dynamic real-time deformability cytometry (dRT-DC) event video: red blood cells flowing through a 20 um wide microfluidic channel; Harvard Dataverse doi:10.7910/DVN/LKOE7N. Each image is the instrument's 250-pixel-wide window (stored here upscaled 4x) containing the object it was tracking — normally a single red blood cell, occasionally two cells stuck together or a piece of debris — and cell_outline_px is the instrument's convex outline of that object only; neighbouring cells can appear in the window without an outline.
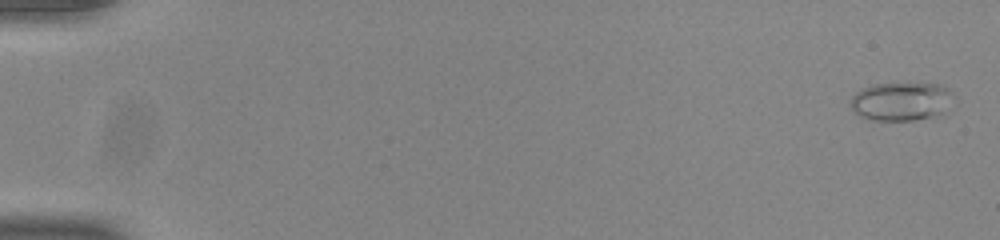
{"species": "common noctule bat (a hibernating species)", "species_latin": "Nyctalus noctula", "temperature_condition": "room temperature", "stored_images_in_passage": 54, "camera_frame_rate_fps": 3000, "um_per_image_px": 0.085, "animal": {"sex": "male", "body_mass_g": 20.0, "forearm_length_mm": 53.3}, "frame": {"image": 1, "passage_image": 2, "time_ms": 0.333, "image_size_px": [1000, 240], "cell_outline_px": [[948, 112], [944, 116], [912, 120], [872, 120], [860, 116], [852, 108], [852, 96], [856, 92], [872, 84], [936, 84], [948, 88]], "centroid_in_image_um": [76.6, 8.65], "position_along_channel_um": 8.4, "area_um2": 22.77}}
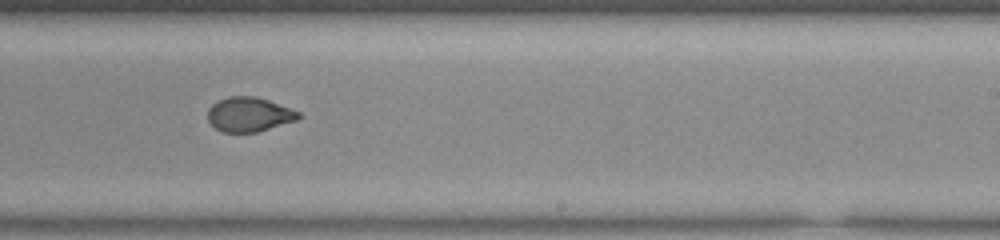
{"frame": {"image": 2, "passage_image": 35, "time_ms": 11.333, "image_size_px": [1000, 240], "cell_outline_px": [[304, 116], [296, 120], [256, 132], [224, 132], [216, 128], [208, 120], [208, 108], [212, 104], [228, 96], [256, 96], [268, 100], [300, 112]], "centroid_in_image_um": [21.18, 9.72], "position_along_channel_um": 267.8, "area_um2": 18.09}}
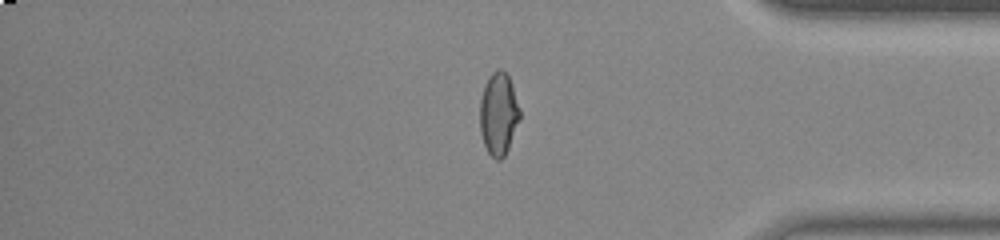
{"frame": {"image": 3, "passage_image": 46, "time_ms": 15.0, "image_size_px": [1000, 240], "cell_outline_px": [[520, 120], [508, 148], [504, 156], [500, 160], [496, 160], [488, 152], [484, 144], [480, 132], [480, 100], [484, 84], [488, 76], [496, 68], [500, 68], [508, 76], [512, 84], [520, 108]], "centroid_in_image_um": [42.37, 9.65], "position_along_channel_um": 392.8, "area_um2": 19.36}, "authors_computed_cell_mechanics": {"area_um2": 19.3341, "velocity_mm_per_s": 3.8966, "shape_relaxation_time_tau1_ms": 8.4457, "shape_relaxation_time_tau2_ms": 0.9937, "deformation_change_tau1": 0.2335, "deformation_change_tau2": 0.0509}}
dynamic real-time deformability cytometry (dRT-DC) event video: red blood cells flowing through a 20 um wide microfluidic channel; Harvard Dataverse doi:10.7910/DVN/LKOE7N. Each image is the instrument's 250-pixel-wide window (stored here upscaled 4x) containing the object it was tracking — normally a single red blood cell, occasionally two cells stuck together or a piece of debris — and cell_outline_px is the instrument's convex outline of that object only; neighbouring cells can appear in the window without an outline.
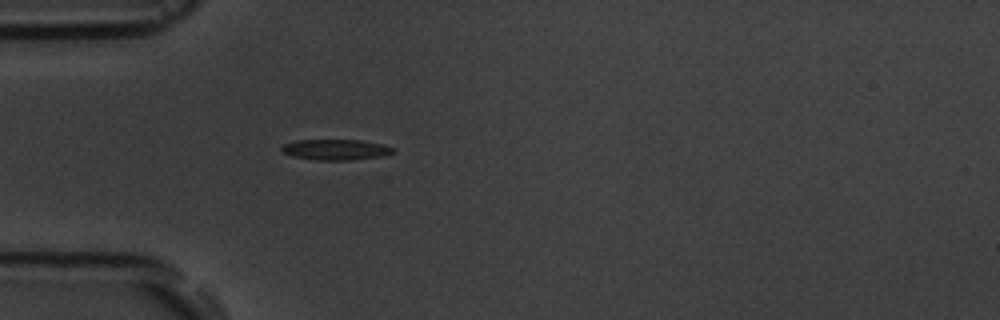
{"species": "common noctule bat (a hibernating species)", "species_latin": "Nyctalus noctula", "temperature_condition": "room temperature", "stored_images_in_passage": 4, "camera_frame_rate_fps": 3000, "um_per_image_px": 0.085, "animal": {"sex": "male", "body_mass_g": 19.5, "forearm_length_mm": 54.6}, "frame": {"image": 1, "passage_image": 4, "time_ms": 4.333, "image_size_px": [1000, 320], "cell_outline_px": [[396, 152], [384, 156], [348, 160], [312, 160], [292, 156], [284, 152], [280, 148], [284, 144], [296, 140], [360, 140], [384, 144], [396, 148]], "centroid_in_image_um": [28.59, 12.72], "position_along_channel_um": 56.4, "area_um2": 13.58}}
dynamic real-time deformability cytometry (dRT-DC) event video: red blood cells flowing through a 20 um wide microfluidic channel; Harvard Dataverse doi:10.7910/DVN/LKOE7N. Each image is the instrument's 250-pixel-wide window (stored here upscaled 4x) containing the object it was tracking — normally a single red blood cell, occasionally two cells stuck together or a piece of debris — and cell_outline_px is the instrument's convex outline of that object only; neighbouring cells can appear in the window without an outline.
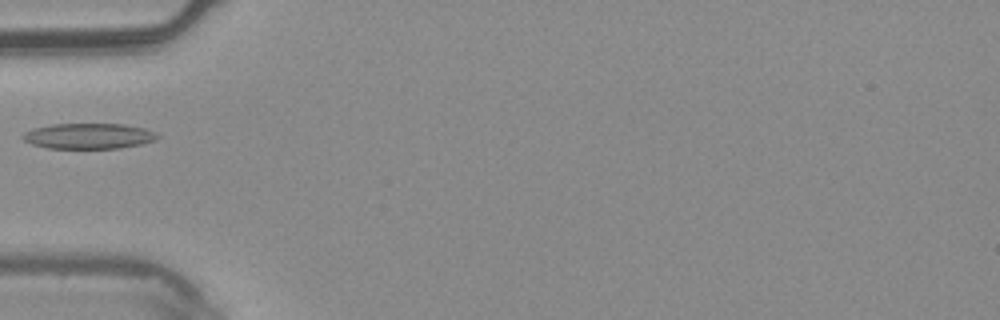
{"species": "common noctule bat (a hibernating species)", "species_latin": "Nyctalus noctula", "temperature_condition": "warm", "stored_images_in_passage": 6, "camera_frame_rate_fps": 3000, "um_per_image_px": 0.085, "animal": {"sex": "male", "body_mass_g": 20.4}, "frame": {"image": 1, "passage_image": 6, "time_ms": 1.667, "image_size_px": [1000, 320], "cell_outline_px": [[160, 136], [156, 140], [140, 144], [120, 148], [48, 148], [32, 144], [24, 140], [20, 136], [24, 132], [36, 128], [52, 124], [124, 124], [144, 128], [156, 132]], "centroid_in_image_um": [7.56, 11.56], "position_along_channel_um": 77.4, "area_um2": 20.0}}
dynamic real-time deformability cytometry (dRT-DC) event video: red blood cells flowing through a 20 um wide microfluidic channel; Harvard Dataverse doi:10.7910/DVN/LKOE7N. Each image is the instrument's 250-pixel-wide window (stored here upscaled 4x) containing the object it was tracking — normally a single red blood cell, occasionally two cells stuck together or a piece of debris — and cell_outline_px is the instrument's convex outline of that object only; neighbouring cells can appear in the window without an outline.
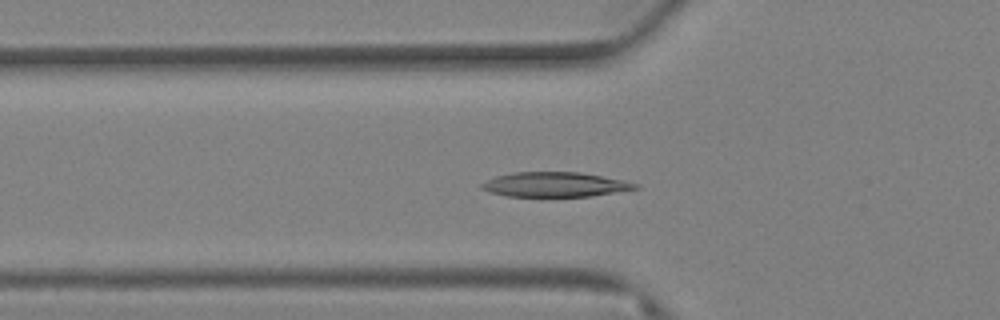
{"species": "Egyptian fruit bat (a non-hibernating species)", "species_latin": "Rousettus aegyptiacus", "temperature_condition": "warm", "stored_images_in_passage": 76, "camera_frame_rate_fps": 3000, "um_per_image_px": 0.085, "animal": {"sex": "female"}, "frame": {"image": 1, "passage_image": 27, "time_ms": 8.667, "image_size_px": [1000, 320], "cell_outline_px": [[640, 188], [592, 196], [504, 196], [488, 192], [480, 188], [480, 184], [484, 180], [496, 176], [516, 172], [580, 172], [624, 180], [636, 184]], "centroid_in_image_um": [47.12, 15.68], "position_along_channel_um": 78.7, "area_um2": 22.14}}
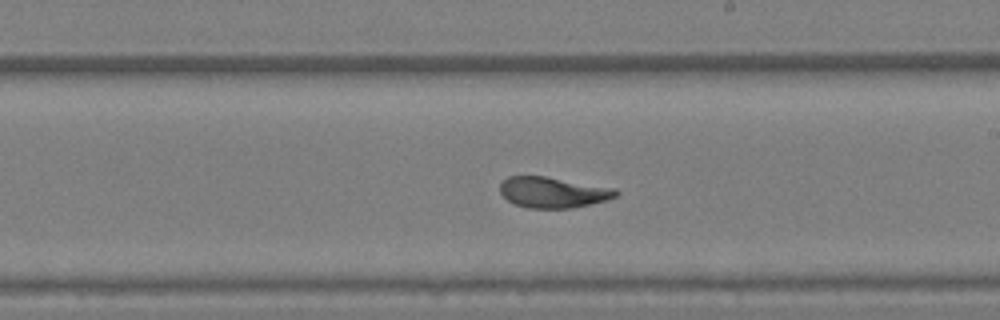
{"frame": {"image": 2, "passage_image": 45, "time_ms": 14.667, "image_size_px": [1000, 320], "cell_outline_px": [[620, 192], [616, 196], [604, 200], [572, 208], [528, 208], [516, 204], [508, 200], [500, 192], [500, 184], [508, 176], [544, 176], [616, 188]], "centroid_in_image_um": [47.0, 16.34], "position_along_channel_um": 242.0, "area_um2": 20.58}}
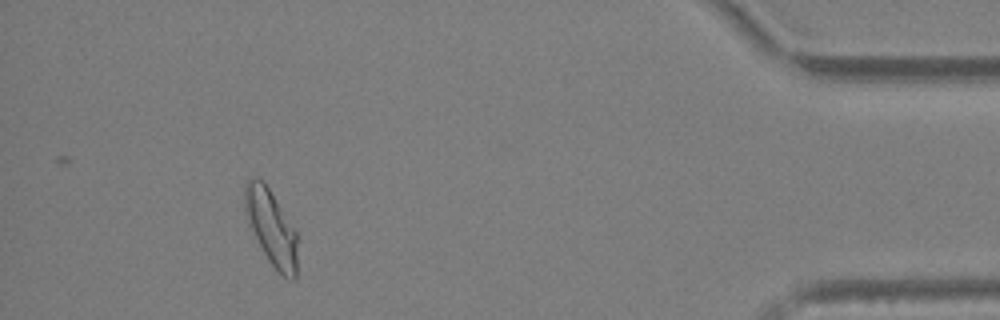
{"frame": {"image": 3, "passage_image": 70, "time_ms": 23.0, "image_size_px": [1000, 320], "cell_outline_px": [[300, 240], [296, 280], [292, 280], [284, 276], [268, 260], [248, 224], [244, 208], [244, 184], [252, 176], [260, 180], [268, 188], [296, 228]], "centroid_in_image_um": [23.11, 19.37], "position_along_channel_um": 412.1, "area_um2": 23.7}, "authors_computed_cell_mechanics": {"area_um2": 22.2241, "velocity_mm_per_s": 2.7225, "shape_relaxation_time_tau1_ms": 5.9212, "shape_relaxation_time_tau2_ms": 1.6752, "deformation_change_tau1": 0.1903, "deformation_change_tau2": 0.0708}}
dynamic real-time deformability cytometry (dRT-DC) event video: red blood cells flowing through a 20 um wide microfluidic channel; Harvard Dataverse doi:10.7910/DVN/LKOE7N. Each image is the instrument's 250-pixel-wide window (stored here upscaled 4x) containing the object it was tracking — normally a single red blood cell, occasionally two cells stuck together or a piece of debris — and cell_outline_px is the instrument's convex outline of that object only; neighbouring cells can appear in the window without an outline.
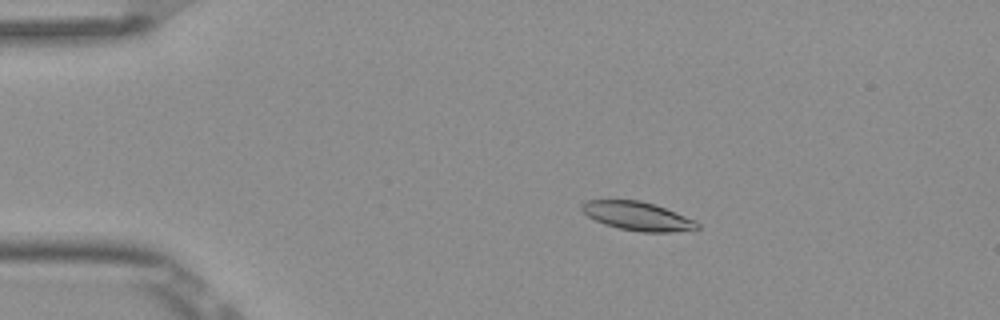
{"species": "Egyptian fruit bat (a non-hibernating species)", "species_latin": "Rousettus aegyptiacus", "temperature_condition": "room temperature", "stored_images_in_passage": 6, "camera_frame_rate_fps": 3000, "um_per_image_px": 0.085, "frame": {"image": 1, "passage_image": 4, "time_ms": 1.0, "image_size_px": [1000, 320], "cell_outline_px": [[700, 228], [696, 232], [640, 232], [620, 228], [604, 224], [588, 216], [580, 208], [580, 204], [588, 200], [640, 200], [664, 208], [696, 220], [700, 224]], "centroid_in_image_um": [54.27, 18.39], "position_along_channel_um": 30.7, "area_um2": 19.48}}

■ **WHAT IS EXPECTED**: Leave out the pictures and give the listing above again exactly.

■ **ANSWER BELOW**:
dynamic real-time deformability cytometry (dRT-DC) event video: red blood cells flowing through a 20 um wide microfluidic channel; Harvard Dataverse doi:10.7910/DVN/LKOE7N. Each image is the instrument's 250-pixel-wide window (stored here upscaled 4x) containing the object it was tracking — normally a single red blood cell, occasionally two cells stuck together or a piece of debris — and cell_outline_px is the instrument's convex outline of that object only; neighbouring cells can appear in the window without an outline.
{"species": "common noctule bat (a hibernating species)", "species_latin": "Nyctalus noctula", "temperature_condition": "room temperature", "stored_images_in_passage": 54, "camera_frame_rate_fps": 3000, "um_per_image_px": 0.085, "animal": {"sex": "male", "body_mass_g": 20.0, "forearm_length_mm": 53.3}, "frame": {"image": 1, "passage_image": 2, "time_ms": 0.333, "image_size_px": [1000, 240], "cell_outline_px": [[948, 112], [944, 116], [912, 120], [872, 120], [860, 116], [852, 108], [852, 96], [856, 92], [872, 84], [936, 84], [948, 88]], "centroid_in_image_um": [76.6, 8.65], "position_along_channel_um": 8.4, "area_um2": 22.77}}
{"frame": {"image": 2, "passage_image": 35, "time_ms": 11.333, "image_size_px": [1000, 240], "cell_outline_px": [[304, 116], [296, 120], [256, 132], [224, 132], [216, 128], [208, 120], [208, 108], [212, 104], [228, 96], [256, 96], [268, 100], [300, 112]], "centroid_in_image_um": [21.18, 9.72], "position_along_channel_um": 267.8, "area_um2": 18.09}}
{"frame": {"image": 3, "passage_image": 46, "time_ms": 15.0, "image_size_px": [1000, 240], "cell_outline_px": [[520, 120], [508, 148], [504, 156], [500, 160], [496, 160], [488, 152], [484, 144], [480, 132], [480, 100], [484, 84], [488, 76], [496, 68], [500, 68], [508, 76], [512, 84], [520, 108]], "centroid_in_image_um": [42.37, 9.65], "position_along_channel_um": 392.8, "area_um2": 19.36}, "authors_computed_cell_mechanics": {"area_um2": 19.3341, "velocity_mm_per_s": 3.8966, "shape_relaxation_time_tau1_ms": 8.4457, "shape_relaxation_time_tau2_ms": 0.9937, "deformation_change_tau1": 0.2335, "deformation_change_tau2": 0.0509}}
dynamic real-time deformability cytometry (dRT-DC) event video: red blood cells flowing through a 20 um wide microfluidic channel; Harvard Dataverse doi:10.7910/DVN/LKOE7N. Each image is the instrument's 250-pixel-wide window (stored here upscaled 4x) containing the object it was tracking — normally a single red blood cell, occasionally two cells stuck together or a piece of debris — and cell_outline_px is the instrument's convex outline of that object only; neighbouring cells can appear in the window without an outline.
{"species": "common noctule bat (a hibernating species)", "species_latin": "Nyctalus noctula", "temperature_condition": "room temperature", "stored_images_in_passage": 4, "camera_frame_rate_fps": 3000, "um_per_image_px": 0.085, "animal": {"sex": "male", "body_mass_g": 19.5, "forearm_length_mm": 54.6}, "frame": {"image": 1, "passage_image": 4, "time_ms": 4.333, "image_size_px": [1000, 320], "cell_outline_px": [[396, 152], [384, 156], [348, 160], [312, 160], [292, 156], [284, 152], [280, 148], [284, 144], [296, 140], [360, 140], [384, 144], [396, 148]], "centroid_in_image_um": [28.59, 12.72], "position_along_channel_um": 56.4, "area_um2": 13.58}}
dynamic real-time deformability cytometry (dRT-DC) event video: red blood cells flowing through a 20 um wide microfluidic channel; Harvard Dataverse doi:10.7910/DVN/LKOE7N. Each image is the instrument's 250-pixel-wide window (stored here upscaled 4x) containing the object it was tracking — normally a single red blood cell, occasionally two cells stuck together or a piece of debris — and cell_outline_px is the instrument's convex outline of that object only; neighbouring cells can appear in the window without an outline.
{"species": "common noctule bat (a hibernating species)", "species_latin": "Nyctalus noctula", "temperature_condition": "warm", "stored_images_in_passage": 6, "camera_frame_rate_fps": 3000, "um_per_image_px": 0.085, "animal": {"sex": "male", "body_mass_g": 20.4}, "frame": {"image": 1, "passage_image": 6, "time_ms": 1.667, "image_size_px": [1000, 320], "cell_outline_px": [[160, 136], [156, 140], [140, 144], [120, 148], [48, 148], [32, 144], [24, 140], [20, 136], [24, 132], [36, 128], [52, 124], [124, 124], [144, 128], [156, 132]], "centroid_in_image_um": [7.56, 11.56], "position_along_channel_um": 77.4, "area_um2": 20.0}}
dynamic real-time deformability cytometry (dRT-DC) event video: red blood cells flowing through a 20 um wide microfluidic channel; Harvard Dataverse doi:10.7910/DVN/LKOE7N. Each image is the instrument's 250-pixel-wide window (stored here upscaled 4x) containing the object it was tracking — normally a single red blood cell, occasionally two cells stuck together or a piece of debris — and cell_outline_px is the instrument's convex outline of that object only; neighbouring cells can appear in the window without an outline.
{"species": "Egyptian fruit bat (a non-hibernating species)", "species_latin": "Rousettus aegyptiacus", "temperature_condition": "warm", "stored_images_in_passage": 76, "camera_frame_rate_fps": 3000, "um_per_image_px": 0.085, "animal": {"sex": "female"}, "frame": {"image": 1, "passage_image": 27, "time_ms": 8.667, "image_size_px": [1000, 320], "cell_outline_px": [[640, 188], [592, 196], [504, 196], [488, 192], [480, 188], [480, 184], [484, 180], [496, 176], [516, 172], [580, 172], [624, 180], [636, 184]], "centroid_in_image_um": [47.12, 15.68], "position_along_channel_um": 78.7, "area_um2": 22.14}}
{"frame": {"image": 2, "passage_image": 45, "time_ms": 14.667, "image_size_px": [1000, 320], "cell_outline_px": [[620, 192], [616, 196], [604, 200], [572, 208], [528, 208], [516, 204], [508, 200], [500, 192], [500, 184], [508, 176], [544, 176], [616, 188]], "centroid_in_image_um": [47.0, 16.34], "position_along_channel_um": 242.0, "area_um2": 20.58}}
{"frame": {"image": 3, "passage_image": 70, "time_ms": 23.0, "image_size_px": [1000, 320], "cell_outline_px": [[300, 240], [296, 280], [292, 280], [284, 276], [268, 260], [248, 224], [244, 208], [244, 184], [252, 176], [260, 180], [268, 188], [296, 228]], "centroid_in_image_um": [23.11, 19.37], "position_along_channel_um": 412.1, "area_um2": 23.7}, "authors_computed_cell_mechanics": {"area_um2": 22.2241, "velocity_mm_per_s": 2.7225, "shape_relaxation_time_tau1_ms": 5.9212, "shape_relaxation_time_tau2_ms": 1.6752, "deformation_change_tau1": 0.1903, "deformation_change_tau2": 0.0708}}
dynamic real-time deformability cytometry (dRT-DC) event video: red blood cells flowing through a 20 um wide microfluidic channel; Harvard Dataverse doi:10.7910/DVN/LKOE7N. Each image is the instrument's 250-pixel-wide window (stored here upscaled 4x) containing the object it was tracking — normally a single red blood cell, occasionally two cells stuck together or a piece of debris — and cell_outline_px is the instrument's convex outline of that object only; neighbouring cells can appear in the window without an outline.
{"species": "Egyptian fruit bat (a non-hibernating species)", "species_latin": "Rousettus aegyptiacus", "temperature_condition": "room temperature", "stored_images_in_passage": 6, "camera_frame_rate_fps": 3000, "um_per_image_px": 0.085, "frame": {"image": 1, "passage_image": 4, "time_ms": 1.0, "image_size_px": [1000, 320], "cell_outline_px": [[700, 228], [696, 232], [640, 232], [620, 228], [604, 224], [588, 216], [580, 208], [580, 204], [588, 200], [640, 200], [664, 208], [696, 220], [700, 224]], "centroid_in_image_um": [54.27, 18.39], "position_along_channel_um": 30.7, "area_um2": 19.48}}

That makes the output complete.